On Saturday, a migrant security guard employed in a distillery, thinking he was being targeted by Maharashtra Navnirman Sena (MNS) activists, fired upon a villager at Kadva Mhalungi near Dindori in the district, the police said. Yogesh Shinde, the villager, was injured and admitted to Nashik civil hospital. The guard has been arrested. The incident sparked tension in the area with villagers blocking a road.

Thackeray spent a considerable part of his early political life in Nashik and is known to share a good rapport with most of the Shiv Sena leaders in the city. “A lot of Shiv Sainiks were tacitly supporting the agitation,” says a Shiv Sena leader.

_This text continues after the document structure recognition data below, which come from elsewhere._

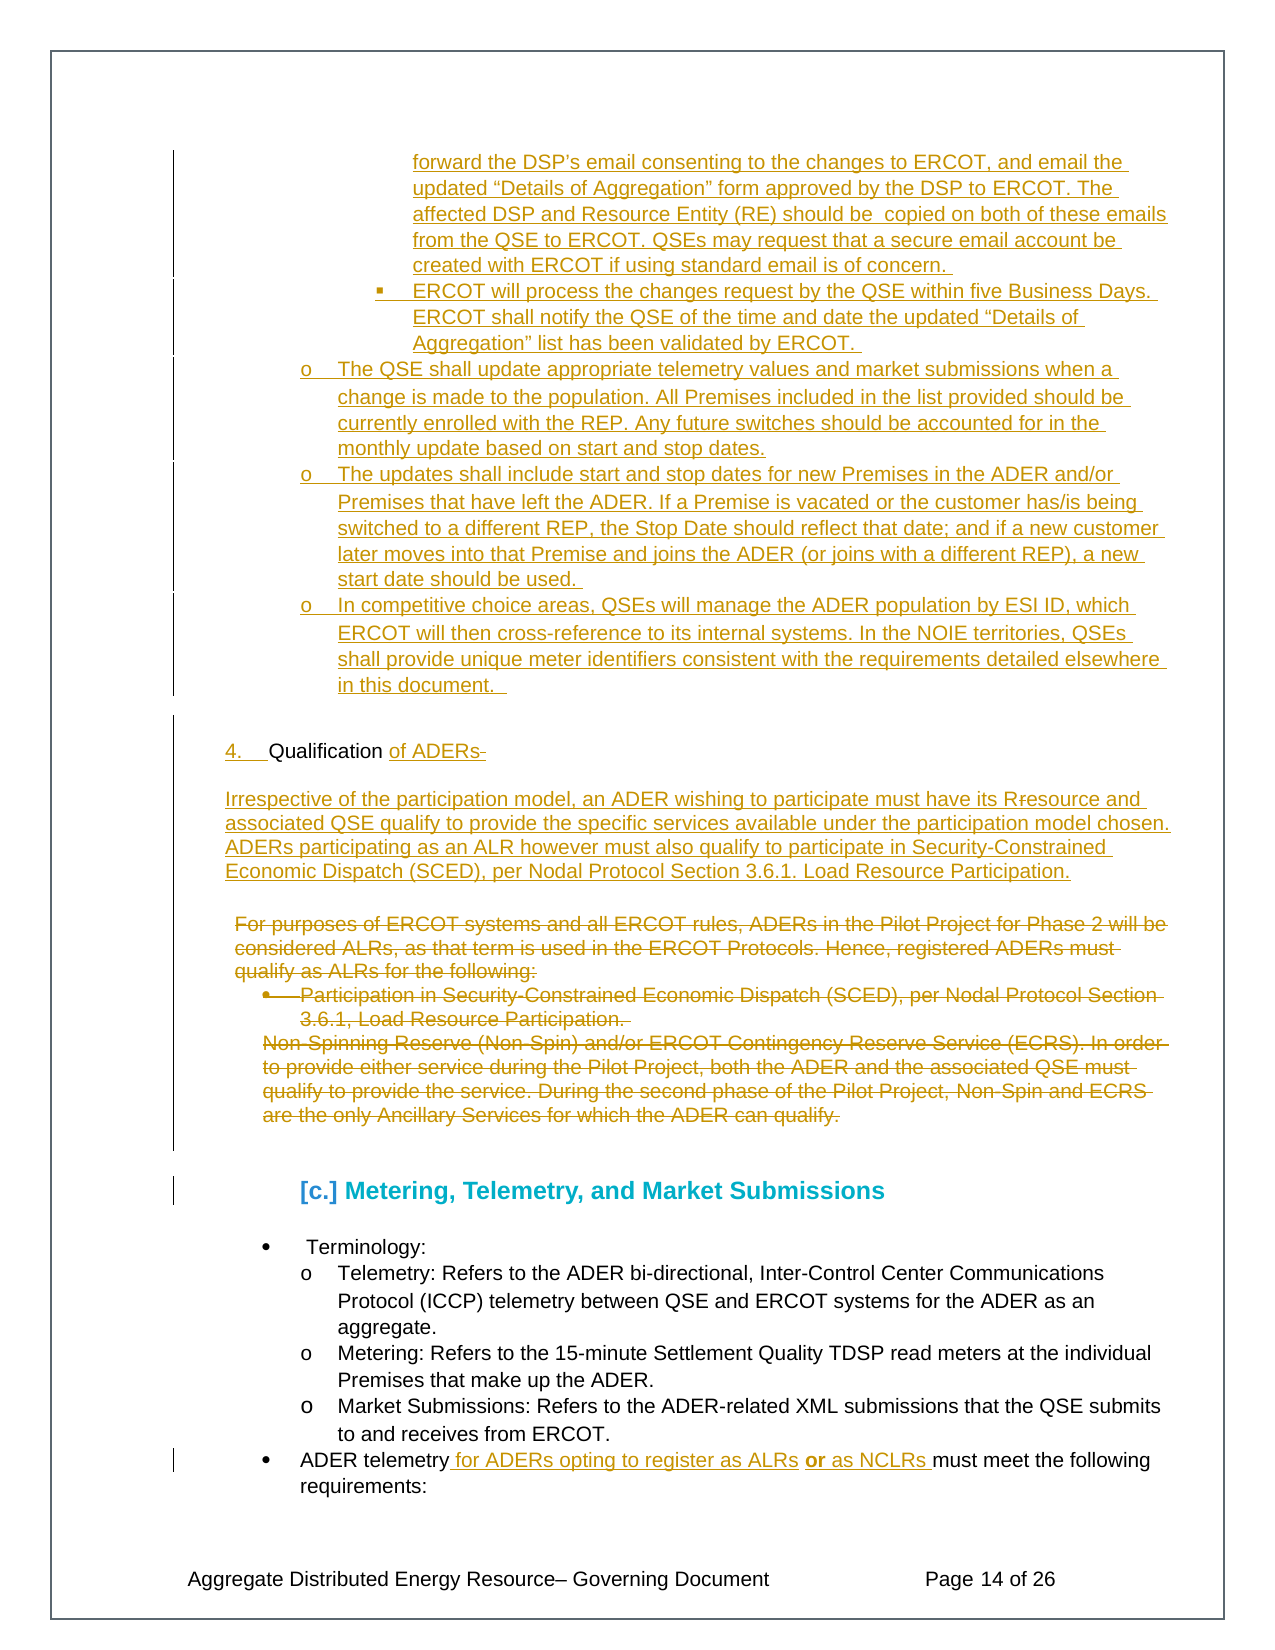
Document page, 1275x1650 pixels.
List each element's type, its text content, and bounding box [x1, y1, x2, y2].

subtitle Metering, Telemetry, and Market Submissions [300, 1176, 1172, 1205]
list Market Submissions: Refers to the ADER-related XML submissions that the QSE submits to and receives from ERCOT. [300, 1394, 1172, 1446]
list Metering: Refers to the 15-minute Settlement Quality TDSP read meters at the individual Premises that make up the ADER. [300, 1340, 1172, 1392]
list Qualification [225, 739, 1172, 763]
list Telemetry: Refers to the ADER bi-directional, Inter-Control Center Communications Protocol (ICCP) telemetry between QSE and ERCOT systems for the ADER as an aggregate. [300, 1261, 1172, 1338]
list Terminology: [262, 1235, 1172, 1259]
list ADER telemetry must meet the following requirements: [262, 1448, 1172, 1498]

Nashik also flared because the MNS has a relatively strong presence. The Shiv Sena-Bharatiya Janata Party controls the Nashik Municipal Corporation, where the MNS has 12 seats, its best electoral performance anywhere.

A growing influx of north Indian migrants ready to work at lower salaries in the industries has also rubbed the locals the wrong way. Nearly 2,000 small- and medium-scale enterprises along with the big industries employ 60,000 people — 40 per cent of whom are migrant labourers.

“Once a north Indian comes in, he brings along 10 others. We have given our lands for setting up these factories and we don’t get jobs,” says Santosh Shelke, a youth from Mankhamb, where a Bihari migrant was killed.